UK inflation data came in lower than expected for February, but the Bank of England is not expected to cut interest rates at Thursday's meeting.
The consumer price index (CPI) rose 3.4% in February from a year before, having increased 4.0% annually in January, according to new data from the Office for National Statistics on Wednesday.
This was below forecasts for a 3.6% rise and increases pressure on the Bank to ease monetary policy, even as CPI remains above the 2% inflation target – although way below the 11.1% peak seen in October 2022.
"Energy was a key upward contributor to the move in year-on-year CPI inflation in February, due to transport fuel," says Melanie Baker, senior economist at Royal London Asset Management.
"Offsetting this, though, there were large downside contributions to inflation in February from food and restaurants and cafes, apparently largely driven by alcohol."
Services Inflation Slowing
The Bank of England, ahead of possible rate cuts this year, remains worried about wage growth and services sector inflation. But RLAM's Baker notes there are some positive trends in this month’s ONS dataset.
"In terms of key indicators of underlying inflation pressure or domestically driven inflation, things were also more encouraging than last month," she says.
"Services inflation clearly remains at very high levels but, except for housing services, where rental inflation picked up, the main categories of services inflation all slowed at least a bit."
On a monthly basis, CPI rose by 0.6%, below the 0.7% seen in January. The retail price index (RPI), rose by 4.5% annually in February, following a 4.9% rise in January, in line with forecasts.
Will the Bank of England Now Cut Rates?
A better-than-expected inflation print, even though it's only over one month, will heighten the clamour for rate cuts. At the end of last year, economists predicted the Bank would start reversing its substantial rate hikes as early as March. But markets are now pricing in rate cuts for the BoE, Federal Reserve, and European Central Bank in June. The Federal Reserve decision is scheduled for tonight.
We rounded up some expert commentary on the likely impact of today's data on UK rates.
Zara Nokes, global market analyst, J.P. Morgan Asset Management
"The Bank will [keep] a watchful eye on the medium-term inflation outlook, particularly the domestically-generated inflation originating from the services sector.
"With regular wage growth north of 6% and services inflation still running hot, the Bank will need further evidence that domestic price pressures are cooling before it begins cutting rates."
Melanie Baker, senior economist, RLAM
"Many of the major central banks at this stage seem to want more confidence and more evidence that inflation is on track to sustainably hit inflation targets before starting to cut rates.

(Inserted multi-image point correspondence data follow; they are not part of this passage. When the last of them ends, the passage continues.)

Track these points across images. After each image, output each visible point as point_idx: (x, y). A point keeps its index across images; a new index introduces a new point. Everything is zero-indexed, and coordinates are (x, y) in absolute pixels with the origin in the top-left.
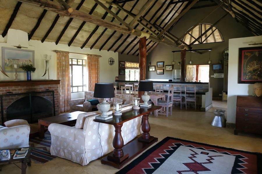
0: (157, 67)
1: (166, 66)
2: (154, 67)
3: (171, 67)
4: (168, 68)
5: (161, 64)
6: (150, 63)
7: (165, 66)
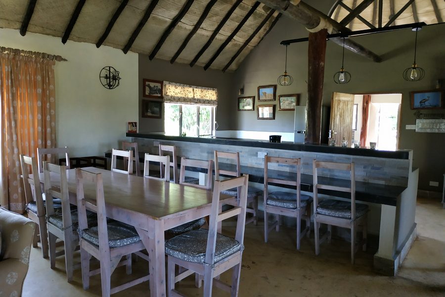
0: (259, 99)
1: (281, 96)
2: (250, 101)
3: (294, 99)
4: (287, 102)
5: (269, 91)
6: (242, 91)
7: (277, 98)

"As far as it goes, today’s data should be modestly encouraging from a Bank of England perspective: headline CPI was a tenth below the staff forecast from February's Monetary Policy Report and services inflation was in line with the staff forecast."

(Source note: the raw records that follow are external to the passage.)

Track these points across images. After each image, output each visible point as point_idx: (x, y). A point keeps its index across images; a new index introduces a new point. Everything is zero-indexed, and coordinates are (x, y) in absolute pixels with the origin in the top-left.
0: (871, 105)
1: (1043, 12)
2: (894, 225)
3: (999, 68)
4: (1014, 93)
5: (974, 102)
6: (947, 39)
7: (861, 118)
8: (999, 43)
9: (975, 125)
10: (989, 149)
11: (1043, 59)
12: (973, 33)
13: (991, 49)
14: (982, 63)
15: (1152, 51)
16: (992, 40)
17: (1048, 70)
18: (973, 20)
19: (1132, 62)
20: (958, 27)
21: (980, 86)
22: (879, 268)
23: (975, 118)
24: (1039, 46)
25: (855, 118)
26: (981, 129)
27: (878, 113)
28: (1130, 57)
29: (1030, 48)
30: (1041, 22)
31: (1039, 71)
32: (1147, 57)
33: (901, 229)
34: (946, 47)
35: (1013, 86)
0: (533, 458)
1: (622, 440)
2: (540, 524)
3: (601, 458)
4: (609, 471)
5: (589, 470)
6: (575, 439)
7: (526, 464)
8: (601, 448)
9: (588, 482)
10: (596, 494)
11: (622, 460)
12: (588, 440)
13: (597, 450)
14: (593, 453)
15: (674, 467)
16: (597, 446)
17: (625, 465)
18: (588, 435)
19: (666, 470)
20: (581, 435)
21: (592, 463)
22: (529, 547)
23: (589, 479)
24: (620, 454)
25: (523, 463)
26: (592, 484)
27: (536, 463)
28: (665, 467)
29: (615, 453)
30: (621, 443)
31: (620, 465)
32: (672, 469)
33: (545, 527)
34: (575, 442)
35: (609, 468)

Neil Birrell, chief investment officer, Premier Miton Investors, and lead fund manager, Premier Miton Diversified Funds
"This won't be enough for a cut in interest rates in the very short term but does give backing to the view that the UK economy is performing. Rate cut expectations for the middle of the year are well founded."

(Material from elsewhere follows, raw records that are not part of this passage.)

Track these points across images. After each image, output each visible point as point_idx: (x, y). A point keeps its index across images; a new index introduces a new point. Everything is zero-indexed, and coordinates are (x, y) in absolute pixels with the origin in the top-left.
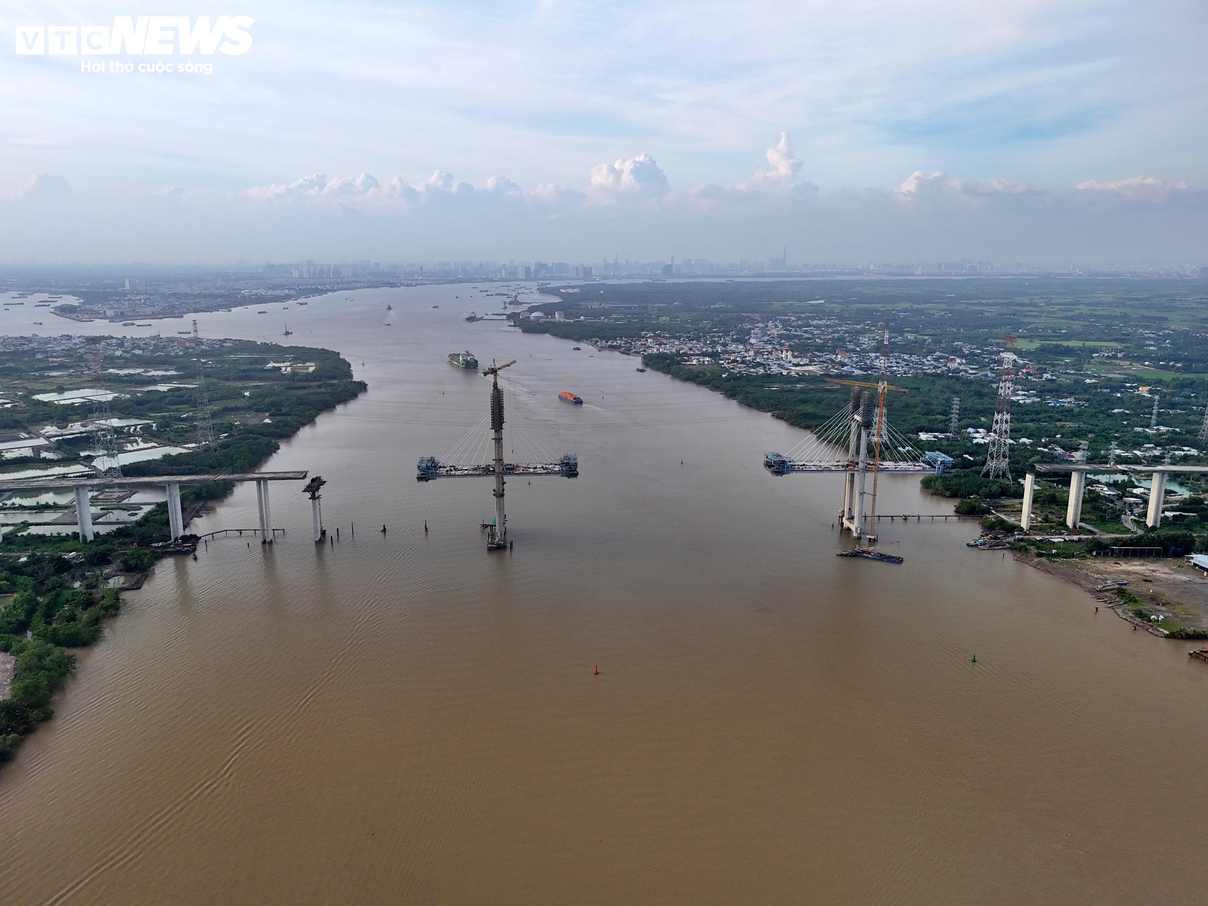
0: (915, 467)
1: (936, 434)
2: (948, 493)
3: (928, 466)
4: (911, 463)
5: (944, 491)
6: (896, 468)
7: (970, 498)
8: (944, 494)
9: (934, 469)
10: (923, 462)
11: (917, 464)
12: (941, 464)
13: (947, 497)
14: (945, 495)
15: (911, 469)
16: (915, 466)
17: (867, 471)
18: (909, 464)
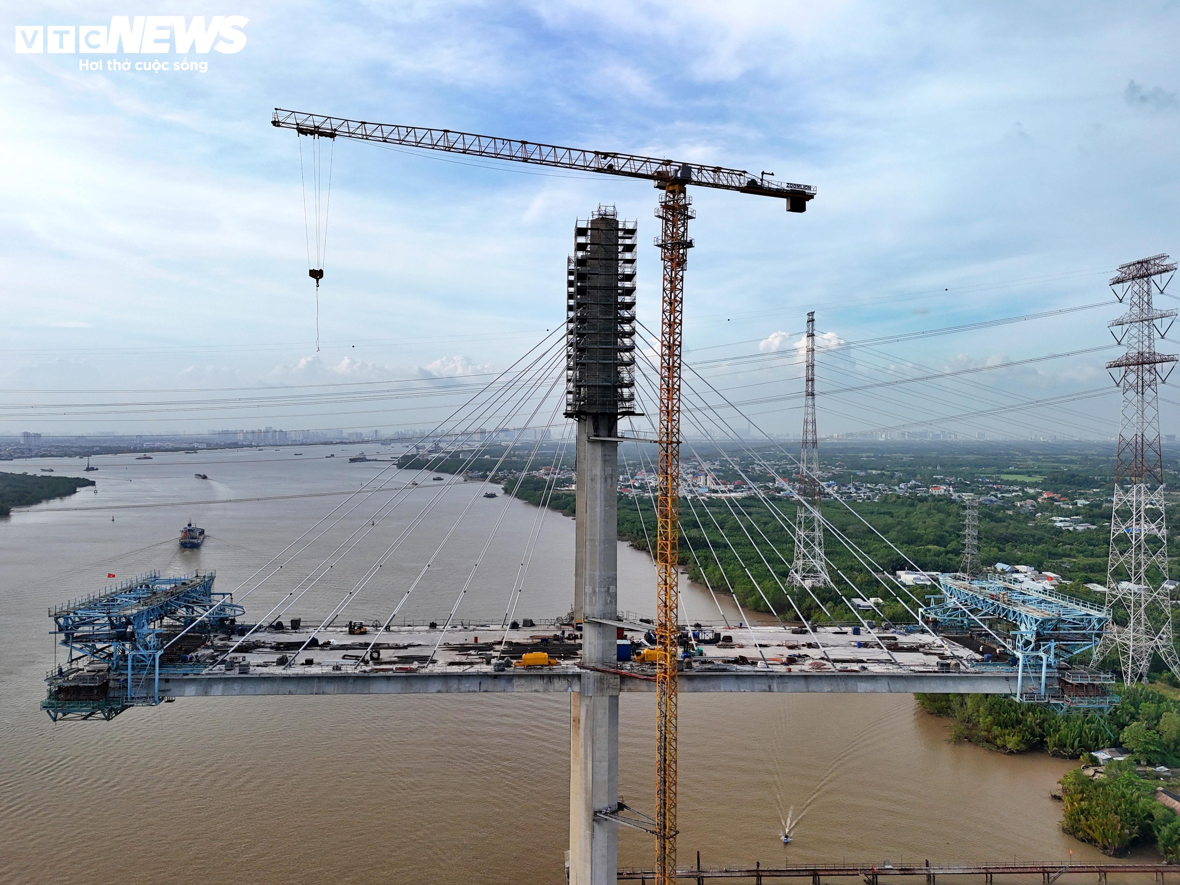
0: (899, 657)
1: (934, 573)
2: (1012, 741)
3: (965, 653)
4: (871, 635)
5: (997, 730)
6: (791, 660)
7: (1095, 762)
8: (999, 742)
9: (1001, 670)
10: (936, 626)
11: (903, 640)
12: (1040, 637)
13: (1011, 753)
14: (1004, 747)
15: (875, 669)
16: (895, 647)
17: (624, 678)
18: (863, 637)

Kathleen Brooks, research director, XTB
"This does not shift the dial for Thursday's BoE meeting, in our view, and we expect the BoE to continue to signal that the war on inflation is not yet over. The Bank needs to see more evidence on the outlook for price growth before rates can be cut.
"However, this does shift the dial for the Bank's May meeting, where we expect to get an update on the timing of rate cuts."
Charles Hepworth, investment director, GAM Investments
"This disinflationary tailwind will encourage market expectations of rate cuts coming this summer and market forecasts expect three 0.25% cuts for the year in total. This is likely the best a government pushing for an autumn election could hope for."
Steve Matthews, investment director, liquidity, Canada Life Asset Management:
"After today's data, attention now turns to the BoE committee's remaining two hawks – Jonathan Haskel and Catherine Mann – who voted for a rate hike in February. The fall to 3.4% might alleviate some concerns, leading Haskel or Mann to shift to hold at tomorrow’s committee meeting and signalling that a June cut could be on the cards.
"They will, however, still be wary of the 9.8% National Living Wage rise coming into force in April and the potential this may feed inflation. Our view remains a first cut of 25bps in August is still the most likely scenario."
Stephen Payne, portfolio manager, Janus Henderson
"Sticky services inflation may give the MPC pause for thought though, so I expect market reaction to be muted, with the timing expectation for rate cuts most likely little changed."
Rachel Winter, partner, Killik & Co
"Although it is not expected that the Bank of England will cut rates when it meets tomorrow, the fall in inflation should encourage it to start doing so later this year, which should be good news for stocks, bonds, and property."